Brandon Petsch, 36, has now been charged with second-degree murder and armed criminal action in Georgia's death, according to court records.
"If only dogs could talk," coworker and friend Andrea Kanobbe said. "If only they could talk, we would know so much. They would know everything."
Petsch's two dogs, Violet and Elvis, were seized Friday and taken to Kansas City Pet Project. Friends picked them up to find them loving homes.
"One of the things animals brought her was happiness," Kanobbe said, "that I'm not sure was at home."
Georgia, 38, was the outreach coordinator at The Rescue Project.
"The whole rescue community felt this loss," Kanobbe said.
Georgia not only saved and rescued dozens of dogs, like Violet and Elvis, she also helped disabled adults and children with special needs.
"She just always wanted to take that next step to better herself, to help someone else," friend Meghan Summers said.
She also had a hand in the fitness community, which is how Georgia grew close to Summers and her sister.
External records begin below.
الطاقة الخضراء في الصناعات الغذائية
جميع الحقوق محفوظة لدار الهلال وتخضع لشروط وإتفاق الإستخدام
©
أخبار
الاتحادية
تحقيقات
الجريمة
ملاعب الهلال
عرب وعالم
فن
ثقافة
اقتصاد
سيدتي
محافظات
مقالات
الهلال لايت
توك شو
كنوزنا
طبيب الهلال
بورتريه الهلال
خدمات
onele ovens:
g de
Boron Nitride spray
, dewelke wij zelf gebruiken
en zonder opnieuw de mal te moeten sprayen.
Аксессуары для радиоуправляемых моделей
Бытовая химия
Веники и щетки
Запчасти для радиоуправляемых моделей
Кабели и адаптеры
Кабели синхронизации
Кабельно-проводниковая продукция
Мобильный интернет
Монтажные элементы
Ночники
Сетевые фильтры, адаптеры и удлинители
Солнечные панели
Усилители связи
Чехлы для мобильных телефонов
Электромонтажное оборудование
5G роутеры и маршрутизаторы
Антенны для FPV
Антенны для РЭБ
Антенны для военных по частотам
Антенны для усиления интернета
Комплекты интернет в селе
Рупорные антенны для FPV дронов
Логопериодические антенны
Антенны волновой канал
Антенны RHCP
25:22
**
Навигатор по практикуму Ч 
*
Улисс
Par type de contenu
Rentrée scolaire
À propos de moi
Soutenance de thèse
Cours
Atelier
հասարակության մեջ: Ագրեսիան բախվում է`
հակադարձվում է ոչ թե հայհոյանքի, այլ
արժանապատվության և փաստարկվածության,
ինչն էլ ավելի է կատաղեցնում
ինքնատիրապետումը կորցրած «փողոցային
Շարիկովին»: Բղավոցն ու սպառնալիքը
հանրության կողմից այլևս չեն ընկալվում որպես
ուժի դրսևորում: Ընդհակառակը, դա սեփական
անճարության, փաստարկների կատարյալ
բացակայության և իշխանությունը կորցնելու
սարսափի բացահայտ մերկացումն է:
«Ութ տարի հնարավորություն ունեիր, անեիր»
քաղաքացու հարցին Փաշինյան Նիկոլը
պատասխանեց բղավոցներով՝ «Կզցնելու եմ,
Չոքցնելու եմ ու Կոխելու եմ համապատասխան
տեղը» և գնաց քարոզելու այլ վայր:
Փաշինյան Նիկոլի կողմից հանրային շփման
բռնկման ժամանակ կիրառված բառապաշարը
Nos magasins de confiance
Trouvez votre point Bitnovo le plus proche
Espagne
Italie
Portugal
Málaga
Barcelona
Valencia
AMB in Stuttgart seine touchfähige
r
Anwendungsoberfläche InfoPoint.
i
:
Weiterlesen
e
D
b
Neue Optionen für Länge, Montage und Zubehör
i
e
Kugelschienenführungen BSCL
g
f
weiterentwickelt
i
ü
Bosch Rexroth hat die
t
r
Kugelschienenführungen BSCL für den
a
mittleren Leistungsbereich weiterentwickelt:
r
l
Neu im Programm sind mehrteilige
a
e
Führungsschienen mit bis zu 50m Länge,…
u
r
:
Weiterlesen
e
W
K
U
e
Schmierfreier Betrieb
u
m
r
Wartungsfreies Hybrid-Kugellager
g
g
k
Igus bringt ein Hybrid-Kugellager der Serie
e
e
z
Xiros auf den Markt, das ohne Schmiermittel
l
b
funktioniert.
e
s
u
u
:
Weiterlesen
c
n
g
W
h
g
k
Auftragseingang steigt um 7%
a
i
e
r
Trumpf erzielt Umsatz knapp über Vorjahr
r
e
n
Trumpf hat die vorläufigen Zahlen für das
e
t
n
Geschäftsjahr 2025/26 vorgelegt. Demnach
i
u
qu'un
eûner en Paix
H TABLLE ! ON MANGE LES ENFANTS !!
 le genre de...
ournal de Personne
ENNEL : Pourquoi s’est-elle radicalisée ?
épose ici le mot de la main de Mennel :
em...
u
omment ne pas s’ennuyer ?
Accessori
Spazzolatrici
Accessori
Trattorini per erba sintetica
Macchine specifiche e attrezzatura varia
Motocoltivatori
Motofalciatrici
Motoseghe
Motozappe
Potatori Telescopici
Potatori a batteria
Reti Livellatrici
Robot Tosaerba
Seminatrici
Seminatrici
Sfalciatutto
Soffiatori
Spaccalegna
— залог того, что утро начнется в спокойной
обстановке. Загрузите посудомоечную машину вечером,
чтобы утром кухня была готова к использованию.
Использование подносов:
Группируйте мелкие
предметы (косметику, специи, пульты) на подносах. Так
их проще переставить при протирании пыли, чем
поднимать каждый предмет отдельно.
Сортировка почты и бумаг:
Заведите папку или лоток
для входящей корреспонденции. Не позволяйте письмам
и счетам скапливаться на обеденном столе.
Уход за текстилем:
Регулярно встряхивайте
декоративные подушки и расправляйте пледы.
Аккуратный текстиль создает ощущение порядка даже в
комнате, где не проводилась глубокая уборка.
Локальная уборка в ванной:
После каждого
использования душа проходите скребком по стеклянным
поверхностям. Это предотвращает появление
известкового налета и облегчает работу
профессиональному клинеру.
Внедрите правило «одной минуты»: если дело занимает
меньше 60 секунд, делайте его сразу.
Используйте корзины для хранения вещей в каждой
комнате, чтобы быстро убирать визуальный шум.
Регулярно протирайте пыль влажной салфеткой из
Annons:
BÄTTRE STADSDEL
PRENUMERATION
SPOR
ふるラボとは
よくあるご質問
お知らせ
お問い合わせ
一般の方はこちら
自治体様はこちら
They said Georgia became family, and this loss feels like the weight of the world.
"Now, I'm like I have to get involved and volunteer like she did," Summers' sister said.
Because benefiting others is what Georgia's selfless heart and bright smile would want.
Friends only wish Georgia would have reached out when she needed help.
"I hope that people reach out to their friends and family if they're in a situation with someone who's abusive," Edelman said. "Even if it's just verbally abusive, even if they're being just controlling -- nobody deserves to live like that, in fear."